(Task brief): Print, word for word, the lines of the data from the one containing "Large Cap (Price" through the one containing "Stable / Sub-1", including both, and print nothing else.

(Record extracts):

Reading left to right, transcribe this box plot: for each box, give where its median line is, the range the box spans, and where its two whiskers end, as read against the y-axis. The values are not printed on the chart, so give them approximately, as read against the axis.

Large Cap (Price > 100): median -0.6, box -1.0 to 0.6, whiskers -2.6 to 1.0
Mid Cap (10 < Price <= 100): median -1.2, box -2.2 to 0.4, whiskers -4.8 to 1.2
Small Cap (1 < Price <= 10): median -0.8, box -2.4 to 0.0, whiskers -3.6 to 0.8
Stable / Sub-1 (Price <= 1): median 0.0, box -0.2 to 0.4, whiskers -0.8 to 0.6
...
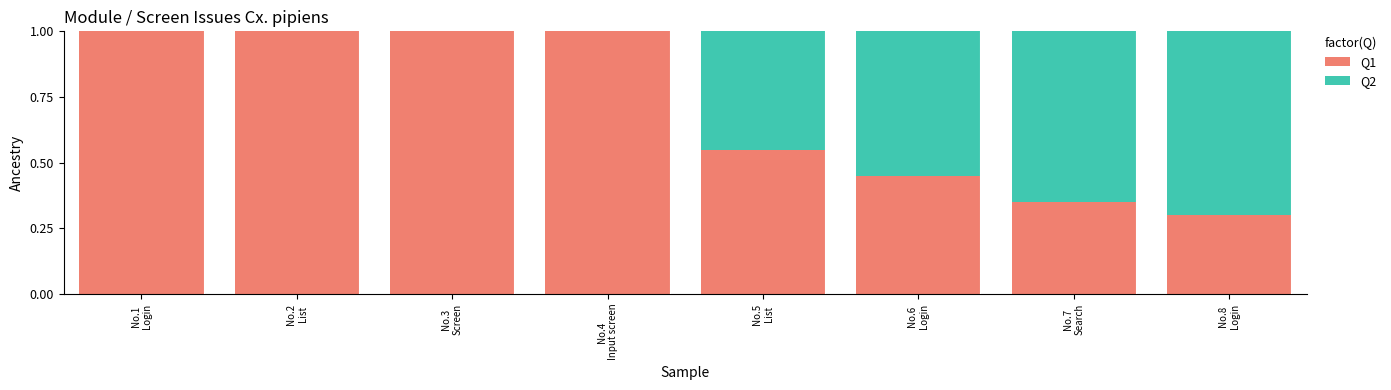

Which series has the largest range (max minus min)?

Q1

(Final answer):
Large Cap (Price > 100): median -0.6, box -1.0 to 0.6, whiskers -2.6 to 1.0
Mid Cap (10 < Price <= 100): median -1.2, box -2.2 to 0.4, whiskers -4.8 to 1.2
Small Cap (1 < Price <= 10): median -0.8, box -2.4 to 0.0, whiskers -3.6 to 0.8
Stable / Sub-1 (Price <= 1): median 0.0, box -0.2 to 0.4, whiskers -0.8 to 0.6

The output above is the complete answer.